Europese opsporingsdiensten vinden connectielogs en IP-adressen de belangrijkste soorten gegevens bij onderzoeken naar criminele activiteiten. Locatiegegevens en betalingsdata zijn juist niet zo belangrijk voor onderzoeken.
Dat meldt Europol in zijn jaarlijkse Sirius European Union Digital Evidence Situation Report op basis van verklaringen van opsporingsdiensten van lidstaten. De conclusies komen overeen met ondervindingen uit eerdere rapporten. Opsporingsdiensten zijn naar eigen zeggen het afhankelijkst van informatie uit de vermelde logbestanden voor onderzoeken. Dergelijke logs bevatten informatie over de datum, de tijd en het gebruikte IP-adres, bijvoorbeeld als een persoon verbinding maakt met een bepaalde dienst.
Contentdata blijft een relatief onbelangrijke bron voor onderzoeken van opsporingsdiensten. Contentgegevens, zoals foto's en de inhoud van e-mails, zijn in zestien procent van de onderzoeken van groot belang, net als de geboortedatum van een persoon. Locatiegegevens van een apparaat worden in nog minder gevallen als allerbelangrijkst voor onderzoeken aangeduid.
Uit het rapport blijkt verder dat Duitsland met ruim 100.000 verzoeken met afstand de meeste dataverzoeken doet bij serviceproviders. De eerstvolgende in dit rijtje is Frankrijk, met nog geen 30.000 verzoeken. Nederland staat op de tiende plek met net geen 3000 dataverzoeken. Verreweg de meeste van deze verzoeken werden bij Google ingediend; het bedrijf ontving net geen 110.000 verzoeken om data met opsporingsdiensten te delen. Meta moest ruim 83.000 verzoeken verwerken en Snapchat ruim 14.000.
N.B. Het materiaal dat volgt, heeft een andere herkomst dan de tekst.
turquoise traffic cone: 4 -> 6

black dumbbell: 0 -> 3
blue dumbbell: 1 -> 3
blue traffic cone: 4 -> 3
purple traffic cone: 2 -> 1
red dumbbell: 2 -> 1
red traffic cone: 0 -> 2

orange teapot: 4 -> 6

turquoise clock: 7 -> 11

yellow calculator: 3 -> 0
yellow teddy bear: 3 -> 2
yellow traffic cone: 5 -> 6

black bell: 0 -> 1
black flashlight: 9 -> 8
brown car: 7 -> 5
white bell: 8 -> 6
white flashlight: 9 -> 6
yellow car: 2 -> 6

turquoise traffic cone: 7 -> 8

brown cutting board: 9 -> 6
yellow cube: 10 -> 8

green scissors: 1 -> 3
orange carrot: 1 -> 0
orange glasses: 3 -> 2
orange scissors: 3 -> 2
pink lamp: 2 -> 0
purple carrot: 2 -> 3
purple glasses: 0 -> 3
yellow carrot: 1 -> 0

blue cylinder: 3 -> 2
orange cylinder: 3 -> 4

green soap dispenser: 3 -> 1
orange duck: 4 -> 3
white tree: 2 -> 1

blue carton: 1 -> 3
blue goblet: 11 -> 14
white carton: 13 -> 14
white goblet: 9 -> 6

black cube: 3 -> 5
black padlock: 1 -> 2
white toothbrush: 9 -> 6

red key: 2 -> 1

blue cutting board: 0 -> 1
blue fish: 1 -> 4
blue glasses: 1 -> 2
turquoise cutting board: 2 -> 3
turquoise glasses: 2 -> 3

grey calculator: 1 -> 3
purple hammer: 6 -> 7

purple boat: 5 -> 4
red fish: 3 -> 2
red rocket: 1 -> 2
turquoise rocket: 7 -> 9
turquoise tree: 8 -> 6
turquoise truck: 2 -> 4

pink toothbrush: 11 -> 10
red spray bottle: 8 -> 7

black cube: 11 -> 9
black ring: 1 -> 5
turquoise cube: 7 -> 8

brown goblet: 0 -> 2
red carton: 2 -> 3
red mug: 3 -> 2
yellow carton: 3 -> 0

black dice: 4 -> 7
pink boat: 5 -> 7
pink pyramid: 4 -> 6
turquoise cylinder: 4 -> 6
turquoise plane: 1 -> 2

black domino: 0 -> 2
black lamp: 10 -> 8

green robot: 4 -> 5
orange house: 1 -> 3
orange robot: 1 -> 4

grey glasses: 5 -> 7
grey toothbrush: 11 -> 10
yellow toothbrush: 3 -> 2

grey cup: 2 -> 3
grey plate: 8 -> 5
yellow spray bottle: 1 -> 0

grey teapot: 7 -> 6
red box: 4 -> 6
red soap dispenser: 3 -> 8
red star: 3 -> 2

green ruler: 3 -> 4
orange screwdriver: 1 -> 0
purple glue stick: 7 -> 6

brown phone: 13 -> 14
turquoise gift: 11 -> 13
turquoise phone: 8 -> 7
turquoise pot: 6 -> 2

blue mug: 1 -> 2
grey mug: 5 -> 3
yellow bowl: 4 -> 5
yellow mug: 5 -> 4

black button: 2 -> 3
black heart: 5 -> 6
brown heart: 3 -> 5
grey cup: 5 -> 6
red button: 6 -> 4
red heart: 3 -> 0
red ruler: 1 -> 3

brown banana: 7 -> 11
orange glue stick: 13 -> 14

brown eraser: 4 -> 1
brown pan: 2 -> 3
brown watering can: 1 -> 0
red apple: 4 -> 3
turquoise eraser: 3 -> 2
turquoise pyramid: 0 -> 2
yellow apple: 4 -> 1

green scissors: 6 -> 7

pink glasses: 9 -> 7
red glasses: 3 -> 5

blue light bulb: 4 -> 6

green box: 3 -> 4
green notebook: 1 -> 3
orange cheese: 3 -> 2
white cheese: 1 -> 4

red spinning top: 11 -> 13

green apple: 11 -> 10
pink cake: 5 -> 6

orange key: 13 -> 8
Eurocommissaris Ylva Johansson schrijft in het rapport: "Toegang van politie tot data kan een zaak van leven en dood zijn. Elke dag zijn er levens afhankelijk van dat politie de juiste IP-adressen en locatiegegevens vindt." Johansson ontving eerder nog de kritische juryprijs Big Brother Award van Bits of Freedom, merkt Security.nl op.